I felt hurt and angry. All right, I’d spell all by myself. I shook my head at dear kind Phil and Maddie.
‘You go and play,’ I said. ‘I’ll be fine.’
‘That’s the spirit, Tina.’ Miss Lovejoy poured herself a cup of tea from a vacuum flask and opened a packet of chocolate biscuits. ‘Excuse me having my playtime snack. Would you like a biscuit to nibble on too?’
That made me feel a bit better. My insides were starting to feel horribly wobbly and empty. What if I couldn’t remember any of the spellings, like in my dreams? I tried to run through them in my head, but they were all jumbled up.
Miss Lovejoy got out her long list. ‘Let’s begin. Spell little.’
That wasn’t fair. Little wasn’t first on the list. It should be Philippa and then Madeleine. I couldn’t do it if she didn’t ask the words in the right order.

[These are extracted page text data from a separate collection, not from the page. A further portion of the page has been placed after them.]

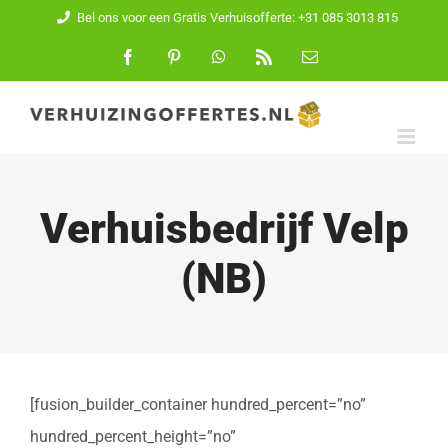
Ga
Bel ons voor een Gratis Verhuisofferte: +31 085 3013 815
naar
Facebook
Pinterest
WhatsApp
Rss
E-
mail
inhoud
Verhuisbedrijf Velp
(NB)
[fusion_builder_container hundred_percent=”no”
hundred_percent_height=”no”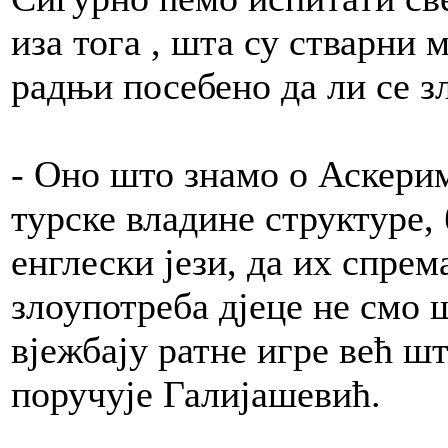
иза тога , шта су стварни 
радњи посебено да ли се з
- Оно што знамо о Аскери
турске владине структуре,
енглески јези, да их спрем
злоупотреба дјеце не смо 
вјежбају ратне игре већ шт
поручује Галијашевић.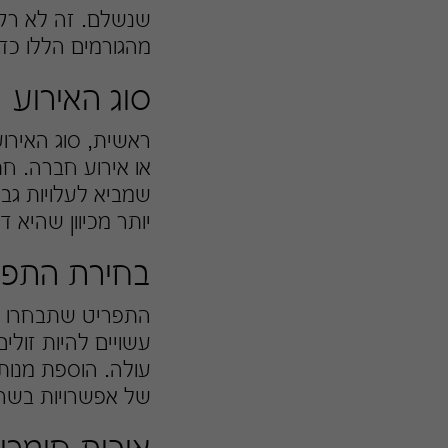
שנשלם. זה לא רק 
מהגורמים הללו כדי 
סוג האירוע
ראשית, סוג האירו
או אירוע חברה. חת
שמביא לעלויות גב
יותר מכיוון שהיא 
בחירת התפר
התפריט שתבחרו הו
עשויים להיות זולי
עולה. הוספת מנות 
של אפשרויות בשר ו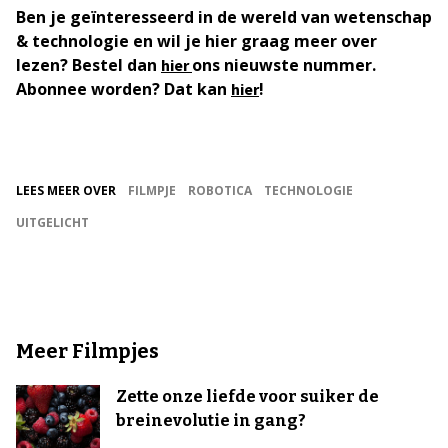
Ben je geïnteresseerd in de wereld van wetenschap
& technologie en wil je hier graag meer over
lezen? Bestel dan
ons nieuwste nummer.
hier
Abonnee worden? Dat kan
!
hier
LEES MEER OVER
FILMPJE
ROBOTICA
TECHNOLOGIE
UITGELICHT
Meer Filmpjes
Zette onze liefde voor suiker de
breinevolutie in gang?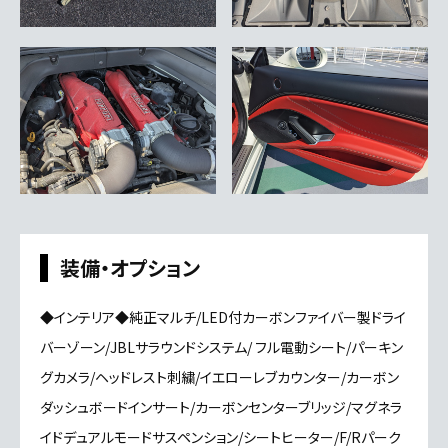
装備・オプション
◆インテリア◆純正マルチ/LED付カーボンファイバー製ドライ
バーゾーン/JBLサラウンドシステム/ フル電動シート/パーキン
グカメラ/ヘッドレスト刺繍/イエローレブカウンター/カーボン
ダッシュボードインサート/カーボンセンターブリッジ/マグネラ
イドデュアルモードサスペンション/シートヒーター/F/Rパーク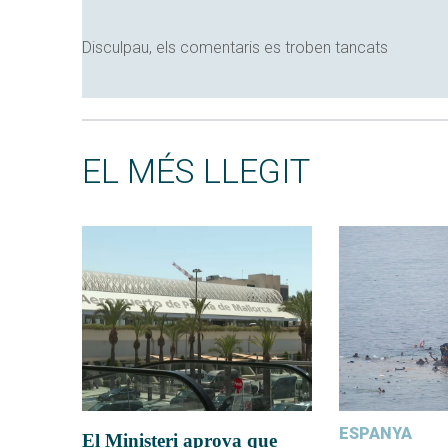
Disculpau, els comentaris es troben tancats
EL MÉS LLEGIT
ESPANYA
El Ministeri aprova que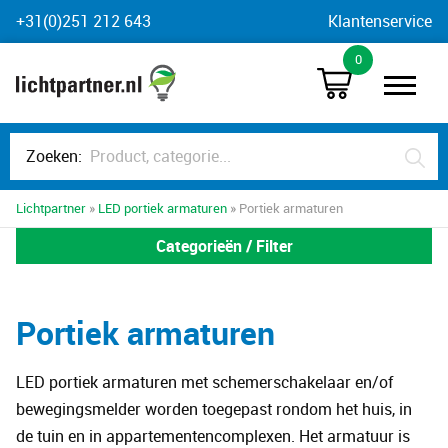
Skip
+31(0)251 212 643
Klantenservice
to
0
content
Zoeken:
Lichtpartner
»
LED portiek armaturen
» Portiek armaturen
Categorieën / Filter
Portiek armaturen
LED portiek armaturen met schemerschakelaar en/of
bewegingsmelder worden toegepast rondom het huis, in
de tuin en in appartementencomplexen. Het armatuur is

Then I thought of Grandad. ‘Yes, you can do it, pet,’ he said inside my head. ‘Just think of the song, remember.’
Little had a teeny tiny song in a whispery voice, because it was a little word. I wrote it down quickly while I remembered it.
Remember was the next word. I always used to put in too many ‘m’s and ‘b’s. But Grandad had sung it in a jerky, funny way – r-e-m-e-m-b-e-r – so that remember was easy-peasy to remember! I wrote it down.
I wrote down all fifty of the words. We were still working our way through them when the bell rang. Miss Lovejoy made the class sit down quietly and do silent reading while we carried on.
Alistair tried to whisper the correct spellings to me. He was only being helpful but it started to confuse me.
‘Alistair, I have a roll of sellotape in my desk drawer. Don’t make me have to seal your lips up,’ said Miss Lovejoy.